### ПОКАЗАННЫЙ ФРАГМЕНТ
+-------+

С: Иначе говоря, нам сегодня предъявляют страдающих болезнью Альцгеймера и говорят, чтобы мы принимали их заявления об Освенциме за чистую монету!
Р: Да, дела обстоят именно так. Тем не менее, уже вошедшая в поговорку ненадёжность показаний лиц престарелого возраста о пережитом ими в молодости не мешает средствам массовой информации предъявлять этих «чудо-свидетелей» даже через шестьдесят лет с момента окончания войны, в отчаянных попытках опровергнуть ревизионистов[895]. В середине девяностых был запущен ряд амбициозных архивных проектов исключительно для систематичного сбора и записи заявлений «переживших холокост», уже начавших страдать старческим слабоумием. Один из этих проектов был инициирован в конце 1994 года Стивеном Спилбергом, ещё один — германо-еврейским центром Мозес-Мендельсон-Центрум в Потсдаме (пригороде Берлина) под руководством немецкого еврея и историка Юлиуса Шёпса и американского преподавателя литературы Джефри Хартмана (Йель)[896].

+-------+

[Данные координат ключевых точек]
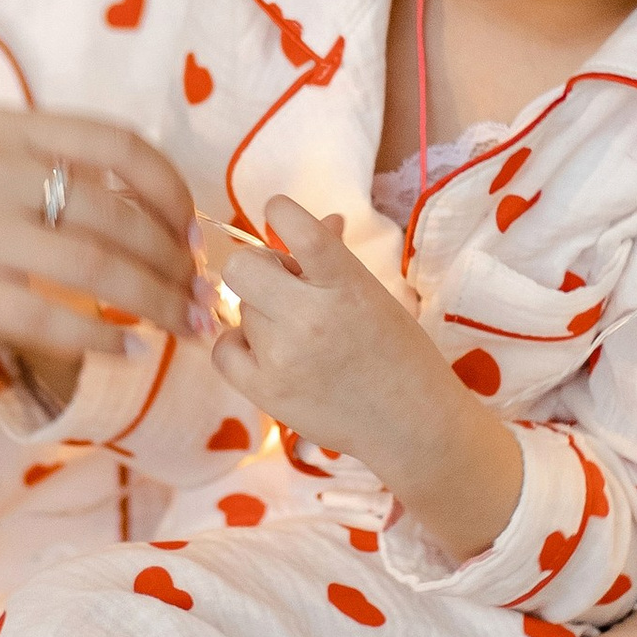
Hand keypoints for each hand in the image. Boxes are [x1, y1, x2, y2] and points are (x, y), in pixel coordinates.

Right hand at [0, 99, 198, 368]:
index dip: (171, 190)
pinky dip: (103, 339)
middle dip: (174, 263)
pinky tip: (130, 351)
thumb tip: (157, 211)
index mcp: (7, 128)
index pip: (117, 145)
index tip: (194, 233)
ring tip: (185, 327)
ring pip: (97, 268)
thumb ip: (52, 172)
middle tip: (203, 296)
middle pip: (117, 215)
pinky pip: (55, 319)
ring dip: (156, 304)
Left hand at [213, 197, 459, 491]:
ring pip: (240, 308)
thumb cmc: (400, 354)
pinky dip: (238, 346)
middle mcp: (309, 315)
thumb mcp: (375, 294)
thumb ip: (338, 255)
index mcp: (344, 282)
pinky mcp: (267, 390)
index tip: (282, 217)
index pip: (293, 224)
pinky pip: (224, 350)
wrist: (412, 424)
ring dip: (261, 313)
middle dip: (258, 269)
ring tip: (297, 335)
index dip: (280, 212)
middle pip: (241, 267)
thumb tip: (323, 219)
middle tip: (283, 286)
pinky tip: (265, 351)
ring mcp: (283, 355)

+-------+

### РАБОЧЕЕ ЗАДАНИЕ A
Изложите показанный фрагмент в двух предложениях.
### РАБОЧЕЕ ЗАДАНИЕ B
Перепишите из показанного фрагмента всё, начиная со слов «Р: Да, дела» и вплоть до слов «Джефри Хартмана (Йель)[896].».

### ПОЛЕ ОТВЕТА A
Во фрагменте собеседник Р утверждает, что показания пожилых людей о пережитом в молодости ненадёжны, однако средства массовой информации и через шестьдесят лет после окончания войны предъявляют таких свидетелей, пытаясь опровергнуть ревизионистов. Он также сообщает, что в середине девяностых были запущены архивные проекты по сбору и записи показаний переживших холокост: один инициировал в конце 1994 года Стивен Спилберг, другой — Мозес-Мендельсон-Центрум в Потсдаме под руководством Юлиуса Шёпса и Джефри Хартмана.

### ПОЛЕ ОТВЕТА B
Р: Да, дела обстоят именно так. Тем не менее, уже вошедшая в поговорку ненадёжность показаний лиц престарелого возраста о пережитом ими в молодости не мешает средствам массовой информации предъявлять этих «чудо-свидетелей» даже через шестьдесят лет с момента окончания войны, в отчаянных попытках опровергнуть ревизионистов[895]. В середине девяностых был запущен ряд амбициозных архивных проектов исключительно для систематичного сбора и записи заявлений «переживших холокост», уже начавших страдать старческим слабоумием. Один из этих проектов был инициирован в конце 1994 года Стивеном Спилбергом, ещё один — германо-еврейским центром Мозес-Мендельсон-Центрум в Потсдаме (пригороде Берлина) под руководством немецкого еврея и историка Юлиуса Шёпса и американского преподавателя литературы Джефри Хартмана (Йель)[896].